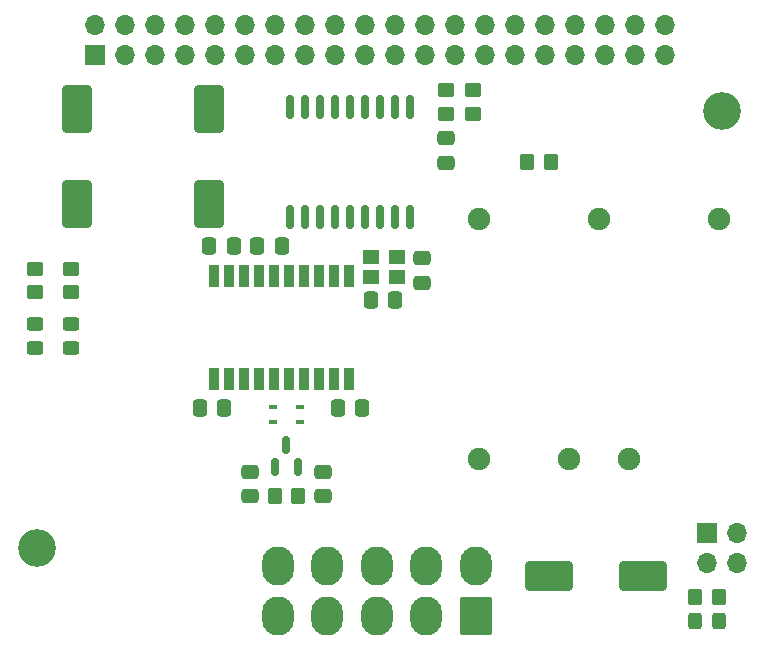
<source format=gbr>
%TF.GenerationSoftware,KiCad,Pcbnew,8.0.3-8.0.3-0~ubuntu23.10.1*%
%TF.CreationDate,2024-09-16T17:13:33+03:00*%
%TF.ProjectId,Raspberry Pi 5 shield,52617370-6265-4727-9279-205069203520,rev?*%
%TF.SameCoordinates,Original*%
%TF.FileFunction,Soldermask,Top*%
%TF.FilePolarity,Negative*%
%FSLAX46Y46*%
G04 Gerber Fmt 4.6, Leading zero omitted, Abs format (unit mm)*
G04 Created by KiCad (PCBNEW 8.0.3-8.0.3-0~ubuntu23.10.1) date 2024-09-16 17:13:33*
%MOMM*%
%LPD*%
G01*
G04 APERTURE LIST*
G04 Aperture macros list*
%AMRoundRect*
0 Rectangle with rounded corners*
0 $1 Rounding radius*
0 $2 $3 $4 $5 $6 $7 $8 $9 X,Y pos of 4 corners*
0 Add a 4 corners polygon primitive as box body*
4,1,4,$2,$3,$4,$5,$6,$7,$8,$9,$2,$3,0*
0 Add four circle primitives for the rounded corners*
1,1,$1+$1,$2,$3*
1,1,$1+$1,$4,$5*
1,1,$1+$1,$6,$7*
1,1,$1+$1,$8,$9*
0 Add four rect primitives between the rounded corners*
20,1,$1+$1,$2,$3,$4,$5,0*
20,1,$1+$1,$4,$5,$6,$7,0*
20,1,$1+$1,$6,$7,$8,$9,0*
20,1,$1+$1,$8,$9,$2,$3,0*%
G04 Aperture macros list end*
%ADD10RoundRect,0.250000X0.337500X0.475000X-0.337500X0.475000X-0.337500X-0.475000X0.337500X-0.475000X0*%
%ADD11RoundRect,0.250000X0.450000X-0.350000X0.450000X0.350000X-0.450000X0.350000X-0.450000X-0.350000X0*%
%ADD12RoundRect,0.250000X0.350000X0.450000X-0.350000X0.450000X-0.350000X-0.450000X0.350000X-0.450000X0*%
%ADD13RoundRect,0.250000X-0.450000X0.350000X-0.450000X-0.350000X0.450000X-0.350000X0.450000X0.350000X0*%
%ADD14R,1.400000X1.200000*%
%ADD15C,1.900000*%
%ADD16C,3.200000*%
%ADD17RoundRect,0.150000X0.150000X-0.587500X0.150000X0.587500X-0.150000X0.587500X-0.150000X-0.587500X0*%
%ADD18RoundRect,0.250000X0.475000X-0.337500X0.475000X0.337500X-0.475000X0.337500X-0.475000X-0.337500X0*%
%ADD19RoundRect,0.250001X1.099999X1.399999X-1.099999X1.399999X-1.099999X-1.399999X1.099999X-1.399999X0*%
%ADD20O,2.700000X3.300000*%
%ADD21RoundRect,0.250000X-0.350000X-0.450000X0.350000X-0.450000X0.350000X0.450000X-0.350000X0.450000X0*%
%ADD22RoundRect,0.250000X-0.450000X0.325000X-0.450000X-0.325000X0.450000X-0.325000X0.450000X0.325000X0*%
%ADD23RoundRect,0.250000X1.750000X1.000000X-1.750000X1.000000X-1.750000X-1.000000X1.750000X-1.000000X0*%
%ADD24RoundRect,0.250000X-1.000000X1.750000X-1.000000X-1.750000X1.000000X-1.750000X1.000000X1.750000X0*%
%ADD25R,0.800000X0.400000*%
%ADD26RoundRect,0.250000X0.325000X0.450000X-0.325000X0.450000X-0.325000X-0.450000X0.325000X-0.450000X0*%
%ADD27RoundRect,0.250000X-0.475000X0.337500X-0.475000X-0.337500X0.475000X-0.337500X0.475000X0.337500X0*%
%ADD28RoundRect,0.150000X0.150000X-0.875000X0.150000X0.875000X-0.150000X0.875000X-0.150000X-0.875000X0*%
%ADD29R,0.900000X1.900000*%
%ADD30R,1.700000X1.700000*%
%ADD31O,1.700000X1.700000*%
G04 APERTURE END LIST*
D10*
%TO.C,C3*%
X135149500Y-100704000D03*
X133074500Y-100704000D03*
%TD*%
D11*
%TO.C,R6*%
X107442000Y-90872000D03*
X107442000Y-88872000D03*
%TD*%
D12*
%TO.C,R4*%
X151114000Y-79876000D03*
X149114000Y-79876000D03*
%TD*%
D10*
%TO.C,C1*%
X124266400Y-86988000D03*
X122191400Y-86988000D03*
%TD*%
D13*
%TO.C,R2*%
X142240000Y-73796000D03*
X142240000Y-75796000D03*
%TD*%
D14*
%TO.C,Y1*%
X138130000Y-87862000D03*
X135930000Y-87862000D03*
X135930000Y-89562000D03*
X138130000Y-89562000D03*
%TD*%
D15*
%TO.C,PS1*%
X157734000Y-104976000D03*
X152654000Y-104976000D03*
X165354000Y-84656000D03*
X155194000Y-84656000D03*
X145034000Y-84656000D03*
X145034000Y-104976000D03*
%TD*%
D16*
%TO.C,H6*%
X107640000Y-112540000D03*
%TD*%
D10*
%TO.C,C2*%
X128330400Y-86988000D03*
X126255400Y-86988000D03*
%TD*%
D17*
%TO.C,D2*%
X127790500Y-105685000D03*
X129690500Y-105685000D03*
X128740500Y-103810000D03*
%TD*%
D10*
%TO.C,C10*%
X137943500Y-91560000D03*
X135868500Y-91560000D03*
%TD*%
D18*
%TO.C,C6*%
X125692500Y-108149500D03*
X125692500Y-106074500D03*
%TD*%
D19*
%TO.C,J3*%
X144780000Y-118291000D03*
D20*
X140598000Y-118291000D03*
X136398000Y-118291000D03*
X132207000Y-118291000D03*
X127998000Y-118291000D03*
X144780000Y-114091000D03*
X140598000Y-114091000D03*
X136398000Y-114091000D03*
X132207000Y-114091000D03*
X127998000Y-114091000D03*
%TD*%
D11*
%TO.C,R1*%
X144526000Y-75796000D03*
X144526000Y-73796000D03*
%TD*%
D21*
%TO.C,R3*%
X127762000Y-108128000D03*
X129762000Y-108128000D03*
%TD*%
D22*
%TO.C,D4*%
X107442000Y-93592000D03*
X107442000Y-95642000D03*
%TD*%
D23*
%TO.C,C13*%
X158940000Y-114928000D03*
X150940000Y-114928000D03*
%TD*%
D24*
%TO.C,C7*%
X122174000Y-75368000D03*
X122174000Y-83368000D03*
%TD*%
D25*
%TO.C,FL1*%
X129928000Y-101862000D03*
X129928000Y-100562000D03*
X127628000Y-100562000D03*
X127628000Y-101862000D03*
%TD*%
D12*
%TO.C,R5*%
X165338000Y-116706000D03*
X163338000Y-116706000D03*
%TD*%
D26*
%TO.C,D3*%
X165363000Y-118738000D03*
X163313000Y-118738000D03*
%TD*%
D18*
%TO.C,C8*%
X140208000Y-90057500D03*
X140208000Y-87982500D03*
%TD*%
D27*
%TO.C,C12*%
X142240000Y-77822500D03*
X142240000Y-79897500D03*
%TD*%
D11*
%TO.C,R7*%
X110490000Y-90872000D03*
X110490000Y-88872000D03*
%TD*%
D28*
%TO.C,U1*%
X129032000Y-84526000D03*
X130302000Y-84526000D03*
X131572000Y-84526000D03*
X132842000Y-84526000D03*
X134112000Y-84526000D03*
X135382000Y-84526000D03*
X136652000Y-84526000D03*
X137922000Y-84526000D03*
X139192000Y-84526000D03*
X139192000Y-75226000D03*
X137922000Y-75226000D03*
X136652000Y-75226000D03*
X135382000Y-75226000D03*
X134112000Y-75226000D03*
X132842000Y-75226000D03*
X131572000Y-75226000D03*
X130302000Y-75226000D03*
X129032000Y-75226000D03*
%TD*%
D29*
%TO.C,D1*%
X134023900Y-89496000D03*
X132753900Y-89496000D03*
X131483900Y-89496000D03*
X130213900Y-89496000D03*
X128943900Y-89496000D03*
X127673900Y-89496000D03*
X126403900Y-89496000D03*
X125133900Y-89496000D03*
X123863900Y-89496000D03*
X122593900Y-89496000D03*
X122593900Y-98196000D03*
X123863900Y-98196000D03*
X125133900Y-98196000D03*
X126403900Y-98196000D03*
X127673900Y-98196000D03*
X128943900Y-98196000D03*
X130213900Y-98196000D03*
X131483900Y-98196000D03*
X132753900Y-98196000D03*
X134023900Y-98196000D03*
%TD*%
D22*
%TO.C,D5*%
X110482000Y-93592000D03*
X110482000Y-95642000D03*
%TD*%
D27*
%TO.C,C5*%
X131810000Y-106074500D03*
X131810000Y-108149500D03*
%TD*%
D24*
%TO.C,C9*%
X110998000Y-75368000D03*
X110998000Y-83368000D03*
%TD*%
D10*
%TO.C,C4*%
X123465500Y-100704000D03*
X121390500Y-100704000D03*
%TD*%
D16*
%TO.C,H5*%
X165640000Y-75540000D03*
%TD*%
D30*
%TO.C,J2*%
X164370000Y-111270000D03*
D31*
X166910000Y-111270000D03*
X164370000Y-113810000D03*
X166910000Y-113810000D03*
%TD*%
D30*
%TO.C,J1*%
X112510000Y-70810000D03*
D31*
X112510000Y-68270000D03*
X115050000Y-70810000D03*
X115050000Y-68270000D03*
X117590000Y-70810000D03*
X117590000Y-68270000D03*
X120130000Y-70810000D03*
X120130000Y-68270000D03*
X122670000Y-70810000D03*
X122670000Y-68270000D03*
X125210000Y-70810000D03*
X125210000Y-68270000D03*
X127750000Y-70810000D03*
X127750000Y-68270000D03*
X130290000Y-70810000D03*
X130290000Y-68270000D03*
X132830000Y-70810000D03*
X132830000Y-68270000D03*
X135370000Y-70810000D03*
X135370000Y-68270000D03*
X137910000Y-70810000D03*
X137910000Y-68270000D03*
X140450000Y-70810000D03*
X140450000Y-68270000D03*
X142990000Y-70810000D03*
X142990000Y-68270000D03*
X145530000Y-70810000D03*
X145530000Y-68270000D03*
X148070000Y-70810000D03*
X148070000Y-68270000D03*
X150610000Y-70810000D03*
X150610000Y-68270000D03*
X153150000Y-70810000D03*
X153150000Y-68270000D03*
X155690000Y-70810000D03*
X155690000Y-68270000D03*
X158230000Y-70810000D03*
X158230000Y-68270000D03*
X160770000Y-70810000D03*
X160770000Y-68270000D03*
%TD*%
M02*

</source>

### [What you need to do]
The response must consist solely of the lines from the one with "X137910000Y-68270000D03*" through the end of the listing above, copied exactly; please include the first and the last.

### [Response box]
X137910000Y-68270000D03*
X140450000Y-70810000D03*
X140450000Y-68270000D03*
X142990000Y-70810000D03*
X142990000Y-68270000D03*
X145530000Y-70810000D03*
X145530000Y-68270000D03*
X148070000Y-70810000D03*
X148070000Y-68270000D03*
X150610000Y-70810000D03*
X150610000Y-68270000D03*
X153150000Y-70810000D03*
X153150000Y-68270000D03*
X155690000Y-70810000D03*
X155690000Y-68270000D03*
X158230000Y-70810000D03*
X158230000Y-68270000D03*
X160770000Y-70810000D03*
X160770000Y-68270000D03*
%TD*%
M02*

</source>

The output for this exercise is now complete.